En décembre 1921, Man Ray bavarde avec elle dans un café. Elle lui présente une jeune femme de vingt ans qui se maquille outrageusement, cheveux coupés courts, frange dans les yeux. C’est Kiki, le modèle favori des peintres.

Kiki reine de Montparnasse, 1929
Kiki reine de Montparnasse, 1929

Montparnasse, lieu de toutes les extravagances

Les deux femmes règnent sur Montparnasse jusqu’au gala de Bobino en 1929, où les chansons érotiques de Kiki lui valent d’être élue reine du quartier, en dépit des danses russe de Marie qui lui en tiendra longtemps rigueur.

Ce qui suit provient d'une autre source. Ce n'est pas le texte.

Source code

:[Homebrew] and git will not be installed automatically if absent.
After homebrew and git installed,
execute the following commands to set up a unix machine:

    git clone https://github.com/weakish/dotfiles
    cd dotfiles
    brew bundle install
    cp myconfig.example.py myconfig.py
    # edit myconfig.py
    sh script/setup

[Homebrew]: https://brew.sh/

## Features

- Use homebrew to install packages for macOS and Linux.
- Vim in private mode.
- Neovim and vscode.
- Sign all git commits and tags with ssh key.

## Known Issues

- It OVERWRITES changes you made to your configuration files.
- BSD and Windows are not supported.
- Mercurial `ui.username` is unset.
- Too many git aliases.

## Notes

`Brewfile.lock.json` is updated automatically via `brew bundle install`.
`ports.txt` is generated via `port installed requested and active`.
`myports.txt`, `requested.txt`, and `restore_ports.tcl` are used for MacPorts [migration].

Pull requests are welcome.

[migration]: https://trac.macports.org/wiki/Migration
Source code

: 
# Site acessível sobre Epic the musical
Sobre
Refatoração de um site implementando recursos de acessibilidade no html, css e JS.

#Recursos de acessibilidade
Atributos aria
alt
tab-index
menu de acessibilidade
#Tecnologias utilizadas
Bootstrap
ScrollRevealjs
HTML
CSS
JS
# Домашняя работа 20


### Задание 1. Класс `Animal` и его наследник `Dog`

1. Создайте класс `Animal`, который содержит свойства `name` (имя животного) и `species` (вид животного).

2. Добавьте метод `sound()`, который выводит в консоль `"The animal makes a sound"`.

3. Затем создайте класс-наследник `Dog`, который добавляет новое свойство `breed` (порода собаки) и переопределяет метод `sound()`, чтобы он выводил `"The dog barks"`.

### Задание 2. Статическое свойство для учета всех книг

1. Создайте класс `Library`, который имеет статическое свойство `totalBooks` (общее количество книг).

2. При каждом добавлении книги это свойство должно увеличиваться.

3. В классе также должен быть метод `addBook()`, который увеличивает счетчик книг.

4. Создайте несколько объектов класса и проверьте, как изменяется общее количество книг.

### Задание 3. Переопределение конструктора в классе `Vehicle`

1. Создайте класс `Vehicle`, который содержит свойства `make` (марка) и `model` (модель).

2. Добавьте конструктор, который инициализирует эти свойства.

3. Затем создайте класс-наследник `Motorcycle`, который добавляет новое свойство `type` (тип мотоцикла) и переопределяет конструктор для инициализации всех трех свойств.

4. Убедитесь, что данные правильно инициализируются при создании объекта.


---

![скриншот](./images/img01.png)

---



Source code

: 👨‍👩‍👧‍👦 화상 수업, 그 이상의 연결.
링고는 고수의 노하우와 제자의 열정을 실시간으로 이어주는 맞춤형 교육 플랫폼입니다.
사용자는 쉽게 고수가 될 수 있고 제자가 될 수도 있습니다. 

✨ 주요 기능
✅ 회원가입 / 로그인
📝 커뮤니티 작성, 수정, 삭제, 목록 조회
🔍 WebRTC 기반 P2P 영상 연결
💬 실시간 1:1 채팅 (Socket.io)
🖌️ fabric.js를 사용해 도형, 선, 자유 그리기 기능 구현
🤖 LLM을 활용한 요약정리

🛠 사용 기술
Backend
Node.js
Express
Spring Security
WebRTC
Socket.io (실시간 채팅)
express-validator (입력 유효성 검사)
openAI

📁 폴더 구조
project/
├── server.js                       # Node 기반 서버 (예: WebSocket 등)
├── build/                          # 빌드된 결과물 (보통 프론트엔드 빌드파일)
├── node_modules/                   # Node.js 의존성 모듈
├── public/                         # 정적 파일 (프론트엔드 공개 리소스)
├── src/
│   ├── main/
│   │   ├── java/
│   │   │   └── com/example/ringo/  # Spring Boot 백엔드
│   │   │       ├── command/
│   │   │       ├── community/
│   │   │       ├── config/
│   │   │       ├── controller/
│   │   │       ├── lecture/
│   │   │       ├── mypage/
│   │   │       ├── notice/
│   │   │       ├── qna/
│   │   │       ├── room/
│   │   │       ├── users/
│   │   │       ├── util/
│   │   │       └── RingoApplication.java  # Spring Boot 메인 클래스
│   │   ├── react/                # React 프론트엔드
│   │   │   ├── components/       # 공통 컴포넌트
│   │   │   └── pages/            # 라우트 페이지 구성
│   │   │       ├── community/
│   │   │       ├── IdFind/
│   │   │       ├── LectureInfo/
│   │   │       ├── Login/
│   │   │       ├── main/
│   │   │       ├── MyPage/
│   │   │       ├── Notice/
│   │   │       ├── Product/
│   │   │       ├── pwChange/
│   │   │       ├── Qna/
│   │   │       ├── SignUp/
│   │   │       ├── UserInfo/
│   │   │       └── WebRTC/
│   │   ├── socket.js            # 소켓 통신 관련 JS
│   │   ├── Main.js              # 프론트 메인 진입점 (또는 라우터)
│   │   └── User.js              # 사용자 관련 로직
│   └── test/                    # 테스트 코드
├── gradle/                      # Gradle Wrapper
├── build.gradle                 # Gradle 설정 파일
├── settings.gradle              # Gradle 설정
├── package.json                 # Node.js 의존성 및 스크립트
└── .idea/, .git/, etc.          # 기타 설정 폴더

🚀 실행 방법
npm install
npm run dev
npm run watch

Elle est prête à toutes les extravagances. En février 1923, elle présente sa baraque de la poupée diseuse de bonne aventure au grand bal travesti de la salle Bullier. En juillet 1924, elle danse au Bal olympique avec Jean Börlin. Foujita la représente sur son grand tableau Avant le bal, seul personnage habillé parmi cinq nus se préparant à sortir : c’est l’image saisissante d’une femme qui incarne la fête sans jamais s’y dissoudre. En mai 1925, elle danse à nouveau avec Börlin au Bal de la Grande Ourse. Jean Maréchal note en 1935 : « C’est une bien curieuse personnalité que celle de Marie Vassilieff, toute faite de contradictions créatrices. Je ne sais comment ces yeux plus bleus que la fleur du lin parviennent à exprimer presque en même temps tant de douceur et d’ironie. »

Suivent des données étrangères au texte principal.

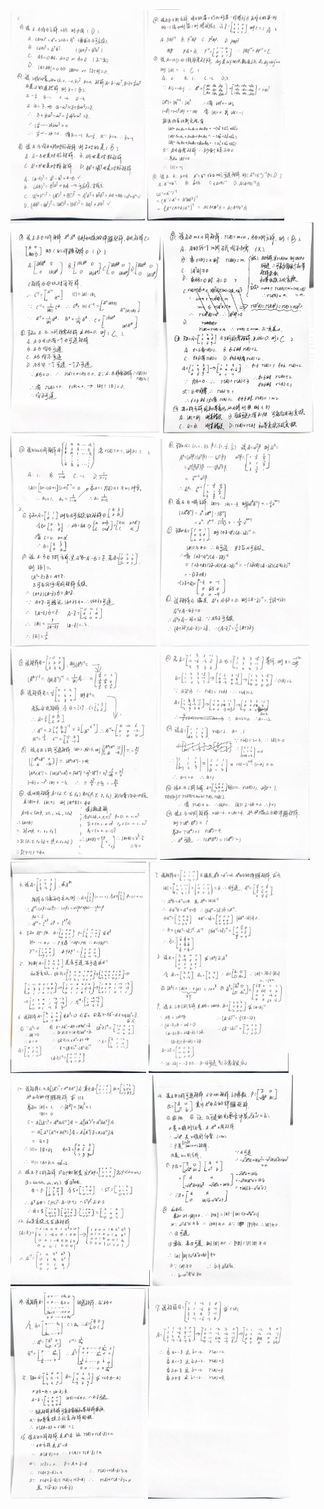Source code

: <img src="chap 2 练习题.assets/image-20250305172753544.png" alt="image-20250305172753544" style="zoom:33%;" />

<img src="chap 2 练习题.assets/image-20250306105902850.png" alt="image-20250306105902850" style="zoom:33%;" />

<img src="chap 2 练习题.assets/image-20250306154843555.png" alt="image-20250306154843555" style="zoom:33%;" />

<img src="chap 2 练习题.assets/image-20250306154900079.png" alt="image-20250306154900079" style="zoom:33%;" />

<img src="chap 2 练习题.assets/image-20250306154829498.png" alt="image-20250306154829498" style="zoom:33%;" />

<img src="chap 2 练习题.assets/image-20250306154921356.png" alt="image-20250306154921356" style="zoom:33%;" />

<img src="chap 2 练习题.assets/image-20250306164424604.png" alt="image-20250306164424604" style="zoom:33%;" />

<img src="chap 2 练习题.assets/image-20250306170112601.png" alt="image-20250306170112601" style="zoom:33%;" />

<img src="chap 2 练习题.assets/image-20250307095459167.png" alt="image-20250307095459167" style="zoom:33%;" />

<img src="chap 2 练习题.assets/image-20250307103854543.png" alt="image-20250307103854543" style="zoom:33%;" />

<img src="chap 2 练习题.assets/image-20250307110328849.png" alt="image-20250307110328442" style="zoom:33%;" />

<img src="chap 2 练习题.assets/image-20250307140138536.png" alt="image-20250307140138536" style="zoom:33%;" />

<img src="chap 2 练习题.assets/image-20250307144755695.png" alt="image-20250307144755695" style="zoom:33%;" />

<img src="chap 2 练习题.assets/image-20250307145331443.png" alt="image-20250307145331443" style="zoom:33%;" />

Départ de la Masse des Beaux-Arts devant l’atelier du 21 avenue du Maine, photo Marc Vaux, 1922
Départ de la Masse des Beaux-Arts devant l’atelier du 21 avenue du Maine, photo Marc Vaux, 1922

Son traitement du nu est un manifeste esthétique et politique

Dès ses nus de l’Académie, Jimerson observe que Vassilieff mine le glissement entre anatomie masculine et féminine par un traitement cinesthésique de la forme corporelle. En 1931, un jeune homme de vingt-trois ans lui inspire la Moderne Salomé, qui forme un diptyque avec Ève, portrait de Juliette Germain : deux figures aux identités troublées, placées face à face dans l’appartement de Claude Bernès comme une déclaration esthétique et politique. Marie note dans ses mémoires : « J’étais impressionnée par ces êtres ni hommes ni femmes, et j’en ai créé une série que j’ai appelée les Fleurs du mal ». Vers 1942, elle compose un carnet de dessins érotiques d’une liberté stupéfiant. La Statuette hermaphrodite en céramique de 1948 dit le reste.